"The name for our flat," said Happie. The Scollards had been trying ever since they had taken possession of it to find a name for their habitation, "because," Happie explained, "all residences of any account had names, and she wanted her estate to be no exception."

"What is it?" asked Margery, and Laura paused in the doorway with the bread plate in her hand to hear the answer.

"Patty-pans!" cried Happie triumphantly. "Don't you see that it is exactly what the flat is like?" She held up her baking tins to illustrate. "See," she went on, "how the rooms come along, one after the other, just precisely like these patty-pan cups? This is The Patty-Pans, or Patty-Pans-on-the-Hudson—only a few blocks off, at any rate, and that doesn't matter!"

"It's the very thing!" cried Bob appreciatively, and Margery laughed and agreed.

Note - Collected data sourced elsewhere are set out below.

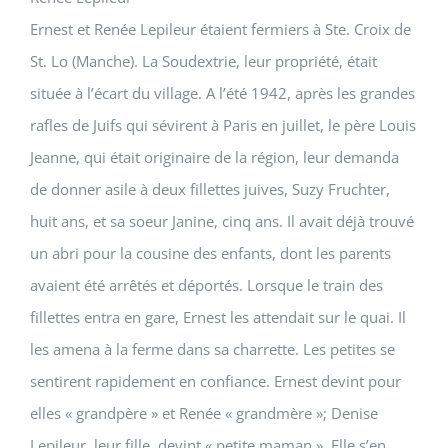
Ernest et Renée Lepileur étaient fermiers à Ste. Croix de
St. Lo (Manche). La Soudextrie, leur propriété, était
située à l’écart du village. A l’été 1942, après les grandes
rafles de Juifs qui sévirent à Paris en juillet, le père Louis
Jeanne, qui était originaire de la région, leur demanda
de donner asile à deux fillettes juives, Suzy Fruchter,
huit ans, et sa soeur Janine, cinq ans. Il avait déjà trouvé
un abri pour la cousine des enfants, dont les parents
avaient été arrêtés et déportés. Lorsque le train des
fillettes entra en gare, Ernest les attendait sur le quai. Il
les amena à la ferme dans sa charrette. Les petites se
sentirent rapidement en confiance. Ernest devint pour
elles « grandpère » et Renée « grandmère »; Denise
Lepileur, leur fille, devint « petite maman ». Elle s’en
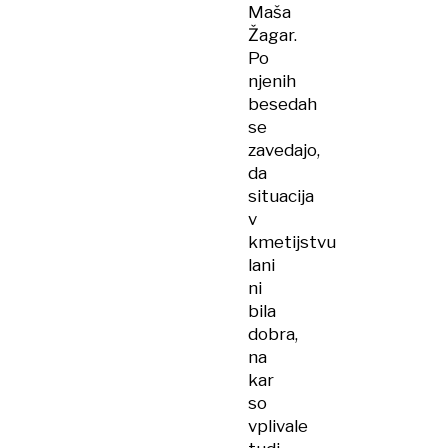
Maša
Žagar.
Po
njenih
besedah
se
zavedajo,
da
situacija
v
kmetijstvu
lani
ni
bila
dobra,
na
kar
so
vplivale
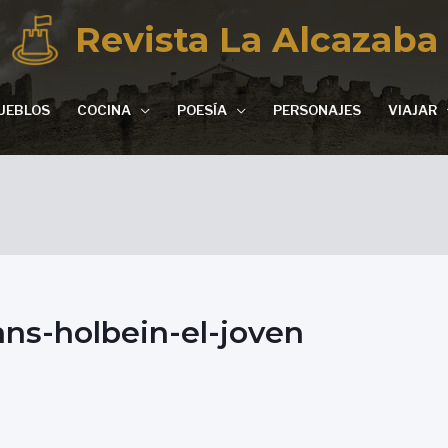
Revista La Alcazaba
UEBLOS
COCINA
POESÍA
PERSONAJES
VIAJAR
ans-holbein-el-joven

"It's not at all pretty," said Laura, whose sense of humor was defective. But she got no further with her objection. The little electric bell on the wall rang thrice, and all the Scollards in the rear rushed through the narrow hall, and were met at the door by Polly from the front, and Penny with Dorée in her arms.

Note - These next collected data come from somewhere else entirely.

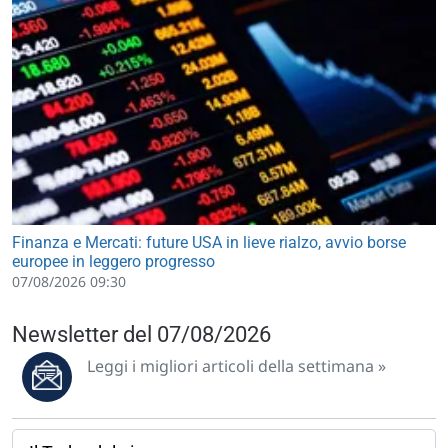
Finanza e Mercati: future USA in lieve rialzo, avvio borse
europee in leggero progresso
07/08/2026 09:30
Newsletter del 07/08/2026
Leggi i migliori articoli della settimana »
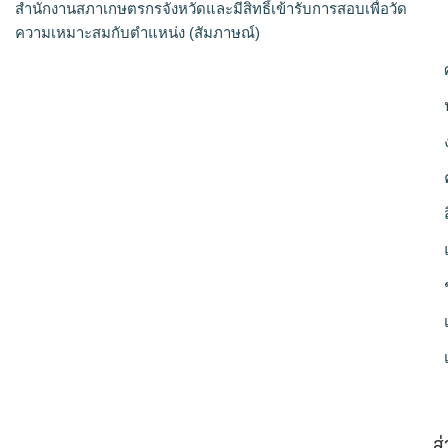
สำนักงานสภาเกษตรกรจังหวัดและมีสิทธิ์เข้ารับการสอบเพื่อวัด
ความเหมาะสมกับตำแหน่ง (สัมภาษณ์)
ส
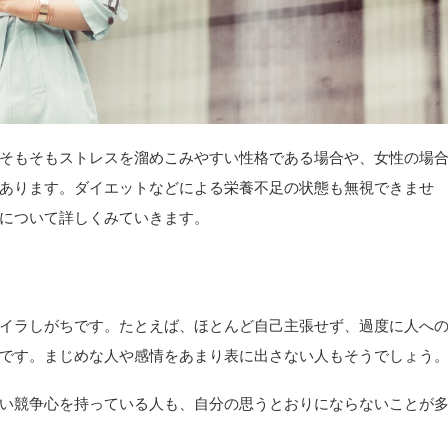
そもそもストレスを溜めこみやすい性格である場合や、女性の場
あります。ダイエットなどによる栄養不足の状態も無視できませ
について詳しくみていきます。
イラしがちです。たとえば、ほとんど自己主張せず、過度に人へ
です。まじめな人や感情をあまり表に出さない人もそうでしょう
い競争心を持っている人も、自分の思うとおりにならないことが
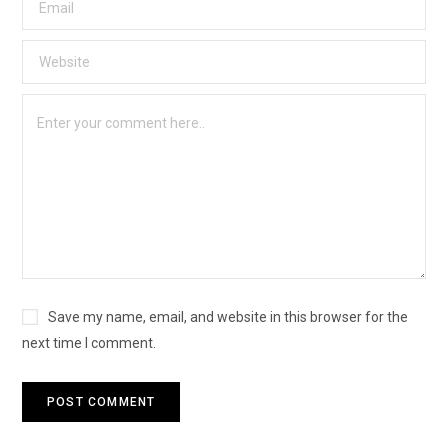
Save my name, email, and website in this browser for the
next time I comment.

This triple ring meant that the children's real day, the only part of the day in which the sun fully shone for them, although it began after sunset, had dawned, for it announced their mother's home-coming at night.


[CHAPTER II]
FIRE, AND OTHER ESCAPES

One's mother never has the appearance of any particular age. She does not look precisely young, because hers is the face to which our baby eyes are raised for comfort and guidance, it is from her that we receive and hope for all things. So it is impossible to realize that she is quite young. On the other hand the familiar, beloved face never wears the look of age, no matter how wrinkled it be, nor how far we have traveled from childhood. It is too dear, too perfectly the spring that quenches our thirst for unfailing love ever to look to us withered and age-stricken as it must to strangers. The young Scollards had never stopped to consider whether their mother was quite elderly, or very youthful—her age was swallowed up in the fact of her motherhood. In reality Charlotte Scollard was but just approaching the milestone of the fourth decade. She was a pale, slenderly built woman, with a worn, sweet face, like Margery's, but older and saddened. It wore a look of ill-health which her children saw too frequently to recognize fully, though the three eldest half perceived it at times, with a tightening of fear around their hearts.